TEXT BLOCK:
- Opening Delimiter -
These prophecies are almost fulfilled. Britain and America once possessed those gates. They have now given most of them away. It just remains for these rival powers to shut Britain and America out of the global commercial network.
The Bible clearly prophesies the rise of this new economic system. Isaiah 23:3 describes a “mart of nations,” a trading bloc that allows merchants to grow rich. This chapter describes Tyre and its allies (such as Zidon) as a type of the new “commercial center“ of the world—coming as a rising European power in modern times, as editor in chief Gerald Flurry writes in his booklet Isaiah’s End-Time Vision. The Bible describes China and Japan as the other major members of this “mart.”
When you put prophecies of this new global economy alongside prophecies of a siege, a clear picture emerges. Europe and Asia work to create a new economic system. They dominate the globe’s choke points and together use them to besiege Britain and America. Mr. Flurry writes: “When the Holy Roman Empire attacks North America, there will be no help or sympathy from Asia. In fact, considering that China has come to possess most of the world’s strategic sea gates … we believe there may be a brief alliance between the German-led Holy Roman Empire and certain Asian powers (Russia, China, Japan—the kings of the east). Should Europe, the resurrected Holy Roman Empire, find a way to take advantage—even for a moment—of key resources and strategic holdings of China, Russia and Japan, it would have more than enough power to besiege the Anglo-Saxon nations and enslave them.
“This is why Isaiah’s prophecy of an end-time ‘mart of nations’ that includes both European and Asian powers is so intriguing. And why the trend of collusion between these two great economic blocs is worth watching” (Isaiah’s End-Time Vision).
But this is a brief alliance of rivals, like the Russo-German alliance in World War ii. Once America’s power has crumbled under the siege, Europe invades. It may do so swiftly, out of fear that Russia and China will get there first.
Just like in the days of Columbus, wealth will flow out of America. And like the days of Columbus, both Europe and Asia will experience a golden age. Wealth pouring out of America into Europe and then on into Asia enabled India to build the Taj Mahal, for example. Soon there will be a similar boom: Wealth will travel the New Silk Road that China is now building.
The merchants of Tyre are “as princes” (verse 8). Many prophecies describe the great future wealth of Europe. Revelation 18:3 states that “the merchants of the earth are waxed rich through the abundance of” the “delicacies” from this power. Verses 12 and 13 give a long list of its riches. Once again, slaves will be traded along the Silk Road in huge numbers.
But the boom will be short-lived. Before long, Europe and Asia will be at war.
The initial phases of these prophecies have already been fulfilled. Mr. Flurry wrote about this mart of nations in 2010, even before China unveiled its “One Belt, One Road” initiative and before it began building artificial islands to create new sea gates in the South China Sea. Now China plans to spend $1 trillion on creating this mart of nations.
We are seeing the post-American economy being constructed right now.
When American leaders see an alliance that includes most of the rest of the world openly constructing an alternative economic system, they should be very worried.
America has already surrendered its dominance of world trade. History tells us its fall as a major power will follow very shortly.
- Closing Delimiter -
COLLECTED DATA:
- Opening Delimiter -
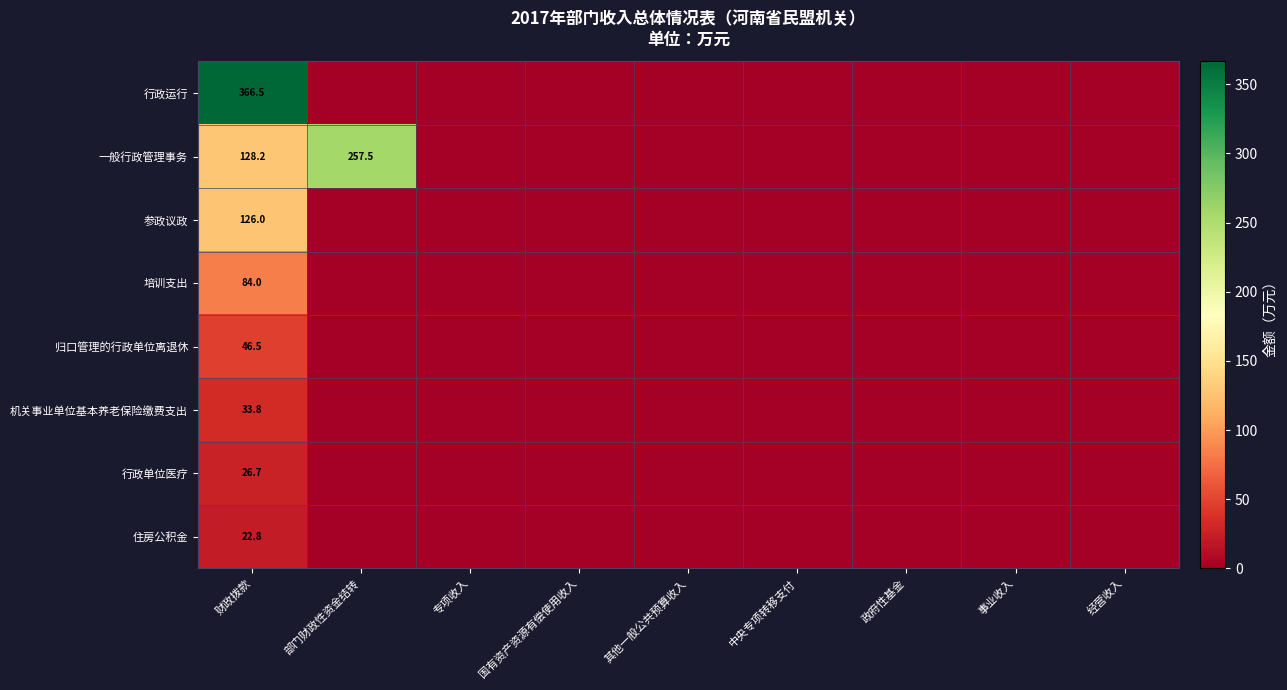

Is it true that 行政运行 equals 584.8 at 财政拨款?

False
- Closing Delimiter -
WORK REQUEST: Retype the passage on the "mart of nations" prophecy from "The merchants of Tyre" up to and including "in huge numbers.".

YOUR SOLUTION:
The merchants of Tyre are “as princes” (verse 8). Many prophecies describe the great future wealth of Europe. Revelation 18:3 states that “the merchants of the earth are waxed rich through the abundance of” the “delicacies” from this power. Verses 12 and 13 give a long list of its riches. Once again, slaves will be traded along the Silk Road in huge numbers.